The earliest people in Tasmania 36,000 years ago hunted wombats and wallabies and used bone points which were hafted onto wooden shafts. About the same time, in Borneo, Paleolithic people were fashioning stingray spines into barbed spearpoints and used them to take down wild pigs, monkeys, turtles, and civet cats. No evidence of clothing or stitch-work has been found. Farther north, people hunted larger animals, and their tools became more robust, made of knapped bone and rock to match the size of their prey. They needed skins and furs. At an Upper Paleolithic site in southern Portugal, fire-cracked rock and stone anvils have been found among the systematic smashing of bones from deer, bison, reindeer, and horse, indicating marrow rendering. Up to Alaska and the Bering land bridge archaeologists have found Ice Age sewing needles made of mammoth ivory and tiny stone blades for precise cuts, indicating tailored clothes that would have been drawn up tight. For a species hailing from Africa and warmer parts of Indo Eurasia, winter nights up here would have been notably long and dark. They watched fires flicker on hide walls, stories told, families gathered with skins and robes.

A far arm of the galaxy is laced from horizon to horizon. The constellation of Orion chases the beautiful Pleiades nonstop, her gathering of bright, newborn stars clutched in the sky like a legend. You are in winter’s cave. This is the sky people from northern latitudes have watched for countless generations.

Even if you hurry through your day between offices and city streets, you see how low the sun is, and how long the night is. This is when you paint the walls with your dreams, and watch taillights as they pass.

I was actually glad when the house’s system conked. I got my season back. No email, no undying glow of a laptop. I made dinner in skeletal light and wrote by hand, lapsing back into the form like a gift. When I slept, it was near the fire, curled under blankets, stars dazzling through every window.

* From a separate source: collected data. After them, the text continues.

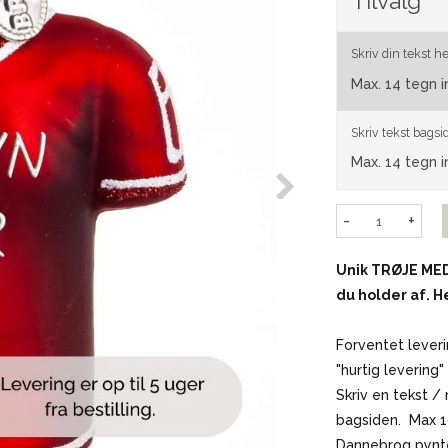
Tilvalg
Skriv din tekst he
Max. 14 tegn 
Skriv tekst bagsi
Max. 14 tegn 
-
+
Unik TRØJE MED
du holder af.
He
Forventet leverin
"hurtig levering
Skriv en tekst 
bagsiden. Max 1
Dannebrog pynt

I carry countless winters in me, bloodlines Germanic and Welch, northern rituals, the leaving of the sun and its eventual return. I come from Christmas and decking the halls, evergreens cut down and put inside, decorated with lights and the glint of tinsel. My people, like many around the world, rendered animal fat and gathered around stone lamps waiting out the hollow rind of winter. We knew it would always come. No prayer could stop it. You did what you had to, taking up the hem of darkness and covering yourself.

Though October is richly apportioned and the sun is low and brilliant, I find myself leaning toward winter. It is the same way come February that I lean toward spring, muddy roads and budding leaves to come. The planet pulls and for now, the dark rises. You can’t live outside of the tropics without bowing to it. I look forward to the annual blackouts, the oil lamps set out, nights of memory, story, and sleep so deep you forget to dream.